# [EXCERTO DO DOCUMENTO]
━━━━━━━━━━

“Mulher, Vida, Liberdade”

Um abismo pode conter todo o silêncio, ser a casa do medo, das noites mais terríveis. Pirouz Eftekhari observa a realidade iraniana, “de cair no abismo”, e a coragem dos jovens, a bravura das mulheres, que saem de casa para protestar, despedindo-se dos pais como se fosse a última vez. Saem para enfrentar a escuridão, com gestos ao mesmo tempo desafiadores e primordiais. “Quando uma mulher corta o cabelo, algo de realmente mau aconteceu por ali. É muito tenebroso”, afirma Babak Ghanbari.

 

Cortar o cabelo, queimar o véu islâmico (hijab), dar um beijo em público – no longo caminho da explosão mais libertadora chamada revolução, Lida Bonakdar reflete sobre as performances poéticas que tomaram conta das ruas desde a morte de Mahsa Amini, a 16 de setembro de 2022. A jovem de 22 anos foi detida em Teerão e espancada pela “polícia da moralidade”, pelo “mau uso” do véu islâmico. Podia ser apenas mais um caso sem história, mas transformou-se na história de todos os casos. Na vontade coletiva de uma afirmação da mudança.

━━━━━━━━━━

# [DADOS FORNECIDOS]
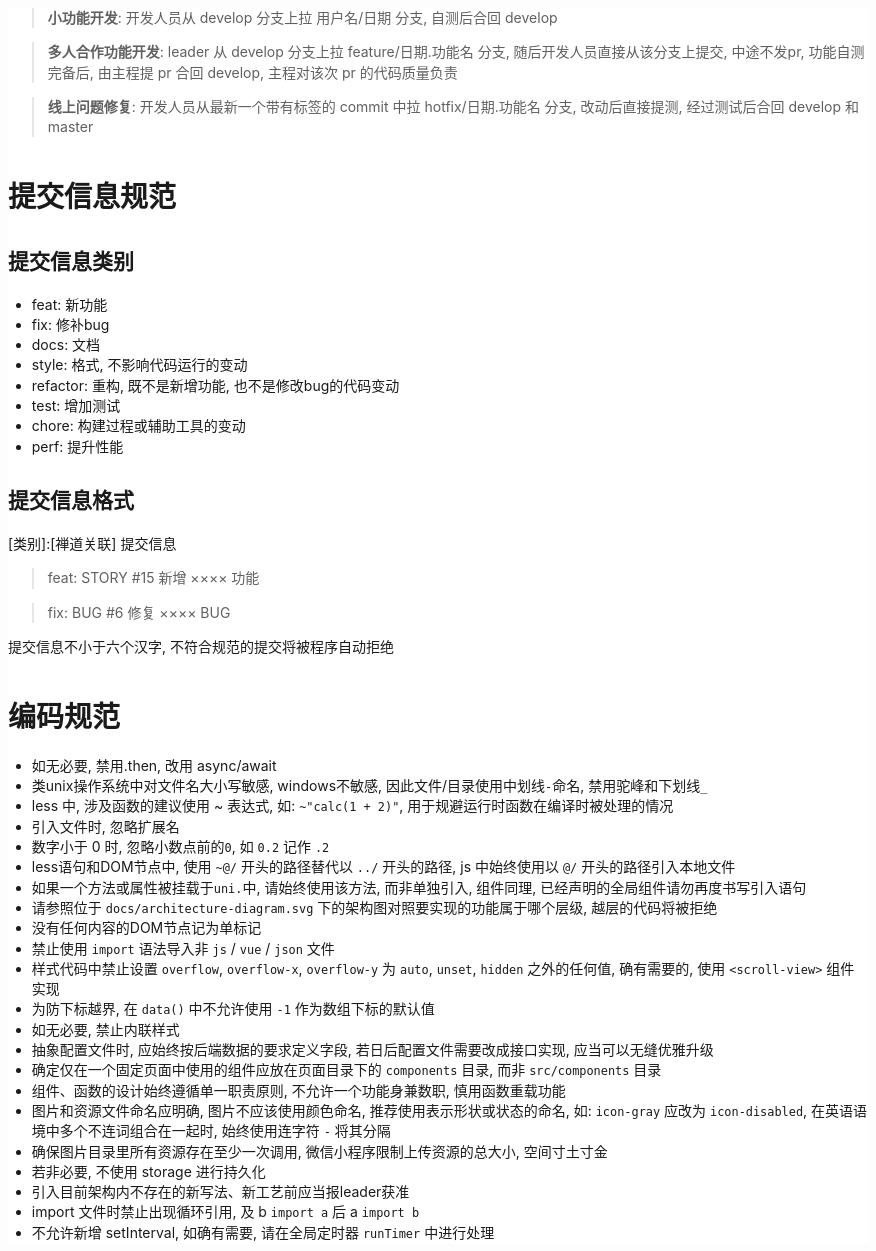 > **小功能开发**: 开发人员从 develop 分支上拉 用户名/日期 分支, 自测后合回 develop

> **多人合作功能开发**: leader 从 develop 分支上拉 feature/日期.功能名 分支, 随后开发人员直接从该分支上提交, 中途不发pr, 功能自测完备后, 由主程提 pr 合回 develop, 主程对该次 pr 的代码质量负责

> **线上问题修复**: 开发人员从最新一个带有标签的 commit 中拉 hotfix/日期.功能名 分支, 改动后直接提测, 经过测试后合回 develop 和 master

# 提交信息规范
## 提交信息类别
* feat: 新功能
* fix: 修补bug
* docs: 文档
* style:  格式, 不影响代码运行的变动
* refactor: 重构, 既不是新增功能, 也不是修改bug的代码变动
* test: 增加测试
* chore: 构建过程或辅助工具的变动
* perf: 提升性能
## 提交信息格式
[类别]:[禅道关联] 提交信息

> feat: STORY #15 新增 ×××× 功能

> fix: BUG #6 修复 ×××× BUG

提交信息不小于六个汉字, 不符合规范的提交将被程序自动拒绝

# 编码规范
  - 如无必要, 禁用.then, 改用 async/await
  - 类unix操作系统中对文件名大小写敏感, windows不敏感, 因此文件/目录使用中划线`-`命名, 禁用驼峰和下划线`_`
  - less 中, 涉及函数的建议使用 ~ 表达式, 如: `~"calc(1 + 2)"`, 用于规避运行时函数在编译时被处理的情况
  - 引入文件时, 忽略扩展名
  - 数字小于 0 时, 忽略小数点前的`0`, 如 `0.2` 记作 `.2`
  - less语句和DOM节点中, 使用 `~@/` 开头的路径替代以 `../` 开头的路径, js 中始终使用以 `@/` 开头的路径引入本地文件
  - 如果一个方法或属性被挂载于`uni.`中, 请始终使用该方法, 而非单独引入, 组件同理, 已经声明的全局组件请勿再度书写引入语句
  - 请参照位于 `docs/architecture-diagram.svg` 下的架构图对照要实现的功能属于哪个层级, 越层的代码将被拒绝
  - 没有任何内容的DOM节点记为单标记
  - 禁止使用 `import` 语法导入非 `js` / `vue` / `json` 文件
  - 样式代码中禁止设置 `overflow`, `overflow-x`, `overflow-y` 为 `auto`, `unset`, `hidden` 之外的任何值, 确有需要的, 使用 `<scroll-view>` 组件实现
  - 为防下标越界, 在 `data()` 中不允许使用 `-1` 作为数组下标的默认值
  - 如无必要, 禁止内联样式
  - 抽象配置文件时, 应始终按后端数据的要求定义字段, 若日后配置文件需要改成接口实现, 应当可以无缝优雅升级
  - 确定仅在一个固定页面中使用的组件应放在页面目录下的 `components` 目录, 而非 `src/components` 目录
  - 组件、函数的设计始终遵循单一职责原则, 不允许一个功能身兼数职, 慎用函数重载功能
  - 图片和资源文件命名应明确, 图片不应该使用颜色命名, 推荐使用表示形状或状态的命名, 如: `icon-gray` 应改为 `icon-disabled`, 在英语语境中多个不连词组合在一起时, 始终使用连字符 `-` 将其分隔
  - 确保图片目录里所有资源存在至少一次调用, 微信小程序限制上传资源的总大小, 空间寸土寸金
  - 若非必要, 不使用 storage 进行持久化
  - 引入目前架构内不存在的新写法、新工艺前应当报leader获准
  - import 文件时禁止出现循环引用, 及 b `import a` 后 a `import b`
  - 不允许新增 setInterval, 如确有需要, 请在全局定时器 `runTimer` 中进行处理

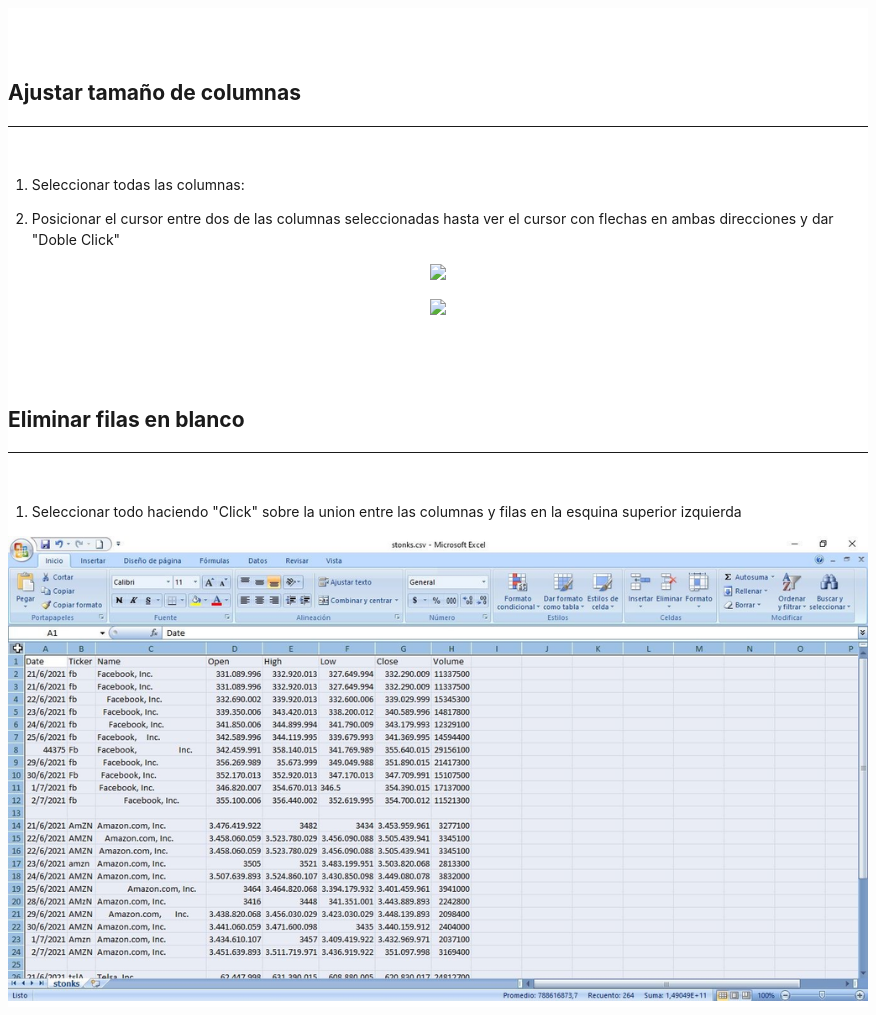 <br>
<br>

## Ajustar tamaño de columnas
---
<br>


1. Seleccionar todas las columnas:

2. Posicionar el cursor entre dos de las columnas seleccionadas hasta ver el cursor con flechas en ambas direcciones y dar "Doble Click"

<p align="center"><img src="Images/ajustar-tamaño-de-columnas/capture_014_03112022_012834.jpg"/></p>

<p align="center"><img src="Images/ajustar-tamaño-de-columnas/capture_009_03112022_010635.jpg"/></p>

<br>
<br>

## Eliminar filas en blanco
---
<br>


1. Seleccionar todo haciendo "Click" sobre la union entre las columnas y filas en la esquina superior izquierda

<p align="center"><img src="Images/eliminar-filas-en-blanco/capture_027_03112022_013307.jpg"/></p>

━━━━━━━━━━

# [COMPLETE O SEGUINTE]
a) Diga se cada afirmação está de acordo com o excerto sobre os protestos no Irão, respondendo sim ou não e citando as palavras decisivas do texto: (i) Mahsa Amini tinha 22 anos quando foi detida; (ii) Mahsa Amini morreu a 16 de outubro de 2022; (iii) para Babak Ghanbari, o corte de cabelo de uma mulher indica que algo de mau aconteceu.
b) Redija a continuação do excerto sobre os protestos no Irão a partir do ponto em que termina.
As linhas apresentadas constituem material à parte, independente do excerto sobre os protestos no Irão.

# [RESULTADOS DO EXERCÍCIO]
a)
(i) Sim: «A jovem de 22 anos foi detida em Teerão».
(ii) Não: «desde a morte de Mahsa Amini, a 16 de setembro de 2022».
(iii) Sim: «Quando uma mulher corta o cabelo, algo de realmente mau aconteceu por ali».

b)
Fotografias, vídeos, partilhas, comentários, slogans, hinos, canções entoadas com profunda raiva, aquela raiva capaz de corrigir durante alguns segundos a injustiça institucionalizada. Canções como “Baraye”, que ouvimos no final desta peça, como grito de resistência de um grupo de presos políticos na principal prisão de Teerão. “Baraye” (que significa “por” ou “por causa de”), foi composta por Shervin Hajipour, a partir de dezenas de tweets de iranianos sobre os motivos que os levaram a protestar. O músico partilhou a canção pelo Instagram, foi detido e depois libertado, nos movimentos opacos de um regime que concorre com mais de um milhão de visualizações da música no Youtube. Sociedade, economia, política, vida, está lá tudo: “por dançar nas ruas”; “pelo medo de dar um beijo em público”; “pelos estudantes, pelo seu futuro”; “pelo paraíso obrigatório”; “pelas raparigas que queriam ter nascido rapazes”; “Por Homem, Pátria, Desenvolvimento” – a outra face de um slogan que une homens e mulheres.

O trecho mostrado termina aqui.